Recently, the International Prospective Urban Rural Epidemiology (PURE) study showed that over half of the Polish general population had an increased risk of OSA (66.5% of men and 60.1% of women) [35]. In our study, the increased risk of OSA (SBQ score ≥ 3) was found in 63.86%. Thus, the studied population had an incidence of OSA closer to the populational level, which makes the conclusion more in agreement with the general population. Support for our findings was presented by the study of Tsujisakaa et al., where 22 SB patients, primarily asymptomatic in the context of OSA, were diagnosed with polysomnography. In total, 27% of patients was diagnosed with mild-level OSA and reported a positive correlation of RMMA and NSMA (non-specific masticatory activity), occurring closely to respiratory events with the apnea–hypopnea index (AHI) [11].

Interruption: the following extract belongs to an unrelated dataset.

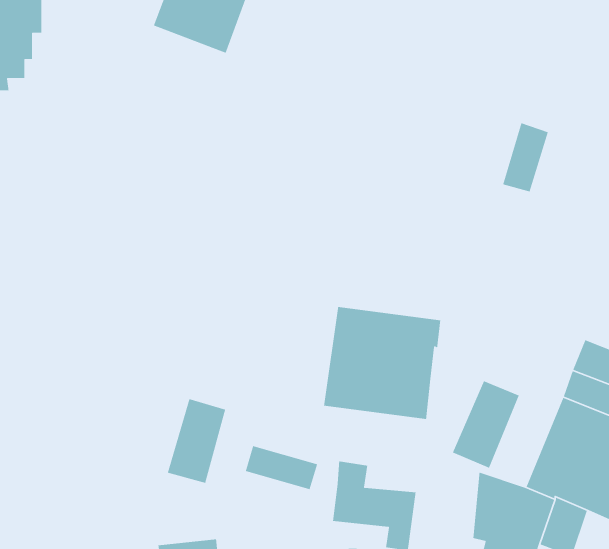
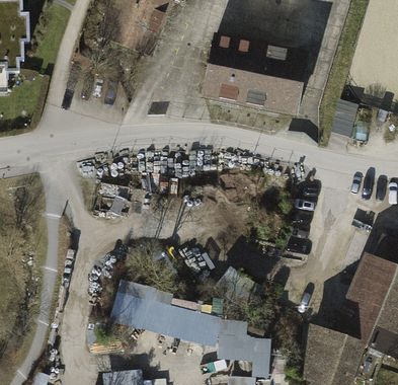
building: none -> [203,36,308,112]
building: [323,306,441,420] -> none
building: [452,380,520,469] -> none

Data on bruxism and sleepiness are very limited. Increased sleepiness, as measured by ESS, was described in bruxers; however, the association of sleepiness with OSA was not demonstrated in earlier studies [36]. Neu et al. showed that 22 patients with SB presented higher levels of daytime fatigue and sleepiness than 12 control subjects; thus, the studied group was not enough [37]. In our study, there were no statistical differences found between bruxers (BEI ≥ 2) and non-bruxers (BEI < 2) in a level of daytime sleepiness. It needs to be emphasized that we used cardiorespiratory polygraphy and masseter muscle EMG with audio analyses, which are objective methods used for respiratory disturbance and bruxism diagnosis. There was no association between sleepiness, measured as ESS, and BEI; however, an association between ESS and AI was found. Excessive daytime sleepiness is one of the classic symptoms of OSA [38]. OSA is considered a risk factor for SB; it has been observed that increased sleepiness in SB may actually be a result of the co-occurrence of undiagnosed OSA. The hypothesis is in agreement with a recent study [11].

This study had a few limitations. We did not use polysomnography, which is considered the gold standard in the diagnosis of SB. However, the device used in this study was validated for the diagnosis of OSA, and its diagnostic accuracy in SB diagnosis can be increased by the addition of audio and masseter EMG signals. Another limitation was the lack of randomization in the selection of the patients who were asked to participate in the study.

In summary, we confirmed the OSA–SB correlation both in the sleep laboratory [21] and dental office populations of patients in the present study. Both studies showed the effect of OSA severity on OSA–SB incidence, which could explain the discrepancy in previous studies’ results. Therefore, clinicians should take into account the increased risk of SB in patients with mild and moderate OSA, and these patients should receive the care of both a sleep specialist and a dentist.

The present findings confirmed the OSA–SB positive correlation in populations with different risks of OSA [11,21], and gave rise to new questions about the nature of the causative connection between SB and OSA. One of the plausible hypotheses is that SB could be extinguished with the severity of OSA. The explanation of whether a direct mechanism may be associated with the neurological mechanism of the induction and blockade or rather connected with the anatomical location and quantitative area of the airway’s obstruction needs further investigation.

5. Conclusions

According to the results of this study, sleep bruxism intensity was increased in patients with an increased risk of OSA and OSA was associated with SB. The relationship between OSA and SB occurred in mild and moderate OSA. Due to an increased intensity of SB, special oral care is needed in patients with mild and moderate OSA. Further work is certainly required to disentangle the role of primary and secondary sleep bruxism.